Tuesday, 4 September 2012

'New' celebrity culture


Public personalities are hard to control for celebrities, it is something that not even Prince Harry and his team could keep under control.  Although what happens to those celebrities who thrive off paparazzi and social media. It has been said many new celebrities – especially reality stars “corrupt personal values so that many vainly strive for fame at any cost, inflating the desire for public acclaim over real achievement.” (Rojek, 2012 , p.4)

Professor David Marshall describes this new specular world of media similar to Big Brother. He states “the scary Big Brother quality of surveillance is not how it is perceived as we have with complicity entered into an era where the doors/windows to our personas are perpetually left ajar.” (Marshall, 2010, p.502) This globalisation of celebrity reporting has eliminated any sense of personal space and privacy for them.

Having viewed many gossip magazines and TMZ programs – it is easy to notice that celebrities are never left alone. However, many ‘new’ celebrities have created a thirst for this attention and prefer not to be left alone. I have encountered through my many hours of ‘research’ that celebrity hungry family ‘the Kardashians’ all have a huge social media persona.

The Kardashian family was made famous and ‘celebritised’ from the circulation of a home-made sex tape of sister Kim. Both the three older and two younger sisters have created a fan base that is fanatic. Not only do the sisters share their public personal persona with fans on Facebook, Twitter and Instagram the two younger sisters have now started ‘keeking’ on a program called ‘Keek’. This is a program on iPhones or androids that allow you to video yourself and you’re live and share it with the public.

The specular world of social media has created a celebrity frenzy, allowing fans to become ‘addicted’ to celebrity culture – with personal and private information constantly being shared and circulated – it creates a viscous circle.




Reference:

Marshal, D, 2010, SYMPOSIUM: CELEBRITY AROUND THE WORLD: The Specular Economy, Springer Science+Business Media.
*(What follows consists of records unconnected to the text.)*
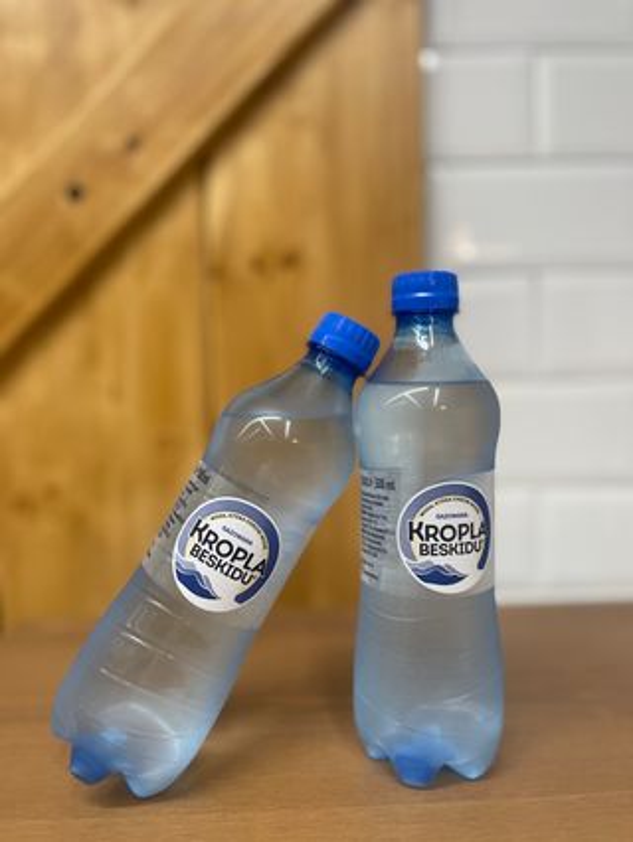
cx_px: 316
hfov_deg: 53.1
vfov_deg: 67.3
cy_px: 421
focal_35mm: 26
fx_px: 633
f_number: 1.6
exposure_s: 1/100
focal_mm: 4.2
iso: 125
Rojek, C, 2012, Fame Attack, Bloomsbury Academic

1 comment:

  1. Great Blog Amelia. A really relevant and up to date piece. You must be keeping up with your celebrity goss! Also a great use of references which is good to see, defiantly helped me sway to your ideas that you brought up. It is a scary world we live in now! you can't help but feel for the pressure and obscene worlds the celebs live in these days. Thanks for bringing up some good points! Good work Amelia.